Saturday, October 04, 2008

Comparing UX methodologies

In order to extend the conversation Joshua Porter kicked up at bokardo.com on the benefits of activity-centred design and its possible superiority over other design methodologies, I'd like to offer up the following by way of evaluation criteria...

If you would like to proffer up some UX methodology as being superior to any other, then what you're effectively saying is that *any* UX team, working on *any* UX project, will produce a superior result by using that methodology.

In other words, to justify the assertion, you need to agree that the team members and project requirements are inconsequential with respect to the overall quality of the end result.

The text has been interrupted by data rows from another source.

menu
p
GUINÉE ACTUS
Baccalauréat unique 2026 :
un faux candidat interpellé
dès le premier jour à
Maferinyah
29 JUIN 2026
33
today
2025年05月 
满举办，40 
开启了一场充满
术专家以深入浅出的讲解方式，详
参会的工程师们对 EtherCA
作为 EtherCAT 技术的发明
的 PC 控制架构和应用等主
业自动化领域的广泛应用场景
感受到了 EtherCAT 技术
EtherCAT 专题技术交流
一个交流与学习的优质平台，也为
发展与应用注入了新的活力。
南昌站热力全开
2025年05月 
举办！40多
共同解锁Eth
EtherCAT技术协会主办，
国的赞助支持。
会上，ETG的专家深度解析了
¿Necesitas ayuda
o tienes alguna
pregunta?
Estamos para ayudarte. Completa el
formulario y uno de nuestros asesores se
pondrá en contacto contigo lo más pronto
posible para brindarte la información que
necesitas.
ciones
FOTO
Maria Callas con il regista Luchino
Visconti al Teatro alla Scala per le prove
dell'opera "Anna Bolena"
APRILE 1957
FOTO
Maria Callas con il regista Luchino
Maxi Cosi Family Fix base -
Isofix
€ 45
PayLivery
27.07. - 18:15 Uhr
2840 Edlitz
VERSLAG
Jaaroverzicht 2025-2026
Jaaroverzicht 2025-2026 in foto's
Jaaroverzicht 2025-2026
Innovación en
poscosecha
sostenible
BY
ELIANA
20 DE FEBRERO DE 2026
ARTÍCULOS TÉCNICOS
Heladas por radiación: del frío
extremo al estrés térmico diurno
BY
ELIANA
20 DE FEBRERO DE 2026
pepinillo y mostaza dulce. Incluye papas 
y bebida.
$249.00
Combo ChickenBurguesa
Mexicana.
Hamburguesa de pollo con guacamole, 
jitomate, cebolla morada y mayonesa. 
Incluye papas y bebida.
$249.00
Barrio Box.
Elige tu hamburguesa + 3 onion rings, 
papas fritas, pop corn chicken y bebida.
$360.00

So now, think of those projects where the methodology has been identified as the key success factor and ask yourself: was it the methodology alone, or the combination of people, tasks, method & the specific requirements of the project all being aligned that made for such a successful end result? My guess is that the methodology is not a sufficient condition for success.

That means for your own team, and project, cast a critical eye over your team and think about the requirements of the project. Then choose the collection of tasks & process that best suits.

1 comment:

Anonymous said...

Totally agree the age of the methodology is dead. Lets leave that behind in the 1980's where it belongs.

It is the tools, techniques and people that make a project strong. I have yet to see anyone really strictly follow one methodology successfully over another.